DDoS Downfall: How the IoT is Becoming the Internet of Very Bad Things
Internet of Things (IoT) devices like smart watches, smart thermometers, smart fridges and smart anything are undeniably cool and incredibly useful. This age of connectivity is the age of possibility, and millions of people all over the world are taking advantage of the wonderful benefits these devices have to offer.
There’s a different kind of people taking a different kind of advantage of all these connected devices, however, and with the exploding popularity of IoT devices, these people have a lot of power literally at their fingertips. The result of all this easily accessible power? The biggest DDoS attacks the world has ever seen.
Distributed denial of service or DDoS attacks are a type of cyberattack that seek to overwhelm the network resources or bandwidth of a target website or other online service. These attacks do so by harnessing the power of a botnet, a grouping of internet-connected devices that enables the attacker to direct massive amounts of malicious traffic at the target.
When a DDoS attack is successful, the result is a website that is either bumped offline or slowed down so much that it can’t be used. Thanks to the accessibility of DDoS for hire services, distributed denial of service attacks were already a growing problem since the average person with no special computer skills can now aim an attack at any site for a nominal fee, making almost every website and business on the internet a potential target.

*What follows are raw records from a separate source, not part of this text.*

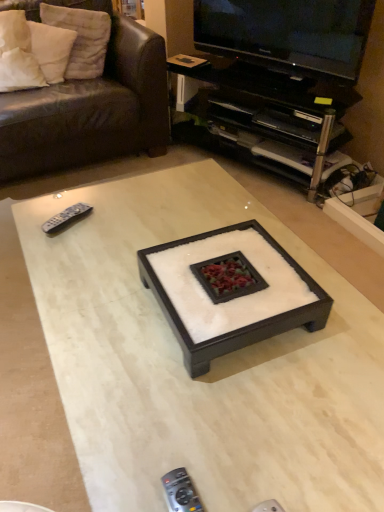
The height and width of the screenshot is (512, 384). I want to click on free space behind gray plastic remote at left, the first remote control viewed from the left, so click(89, 197).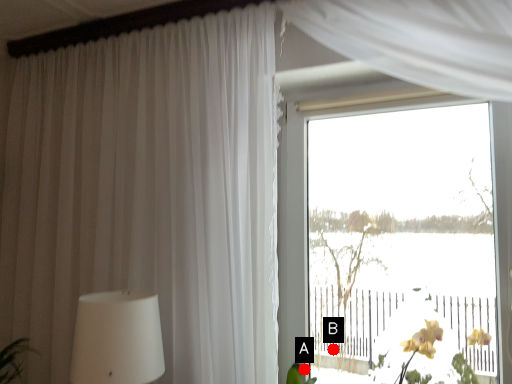
Question: Two points are circled on the image, labeled by A and B beside each circle. Which point is farther to the camera?

Choices:
 (A) A is further
 (B) B is further

Answer: (B)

Thanks to the IoT, the DDoS threat is looming considerably larger.
Bigger and badder botnets
For a device to be included in a botnet, it needs to be infected with malware that allows it to be remotely controlled. In the past these devices were generally computers because they were by far the most common form of internet-connected device. However, security for computers has gotten better and people have become increasingly focused on securing them, making it harder for cyberattackers to take over.
If computers were still the most common form of internet-connected device, this would be good news, but in 2016 the number of devices in the IoT was estimated at 6.4 billion. Unfortunately, these devices tend to be so weakly secured attackers have to do little more than put in default usernames and passwords to take control. As a result, IoT-powered botnets are weighing in with hundreds of thousands of infected devices, giving attackers unprecedented amounts of malicious traffic to play with.
In its relatively short life, the Mirai IoT botnet has already achieved internet infamy with its record-breaking distributed denial of service attacks. The first high-profile victim was famed security blogger Brian Krebs, whose website went down in the face of a 620 Gbps attack. Following that, French web hosting provider OVH got rocked by a 1 Tbps attack, then DNS provider Dyn got walloped by a 1.2 Tbps attack, resulting in the internet essentially coming to a screeching halt when sites like Netflix, PayPal and Twitter went down as a result. All three attacks were once the biggest in the history of the internet. The Dyn attack is still number one.
The Mirai source code is publicly available, which means cyberattackers are free to use it to assemble their own massive botnets, which means Mirai variants are causing big problems all over the internet. In December, one such variant infected Deutsche Telekom routers, affecting over 900,000 customers. While most Mirai-based attacks are network-layer, another variant recently took aim at an American college with a 54-hour application-layer attack that peaked at over 37,000 requests per second.
Two types of threats and two security considerations
The threat presented by the Mirai malware, as well as any malware that targets IoT devices, is two-fold. First is the threat to websites and online service coming from these bloated botnets and the record-smashing DDoS attacks that cause an immediate loss of revenue while the site or service is unavailable, as well as a long-term loss of revenue stemming from the eroded trust and loyalty experienced by users. The solution for this is professional DDoS mitigation that protects against both network and application layer attacks.
The second threat presented is to every person or company that has at least one IoT device. If a device can be easily hijacked for inclusion in a botnet, it can be just as easily hijacked for other malicious purposes. Considering how much sensitive and financial data may be available through these devices as well as how many gather photo, video and audio imaging, this is a truly frightening prospect.
To check if any of the devices on your network are either already infected by the Mirai malware or vulnerable to it, you can use the Mirai scanner provided by DDoS protection provider Incapsula. Regardless of the results of the scanner, you should take the time to log in to every IoT device you own and change the default username and password to something that is hard to guess. After all, the only person who should get to benefit from an IoT device should be the person who owns it.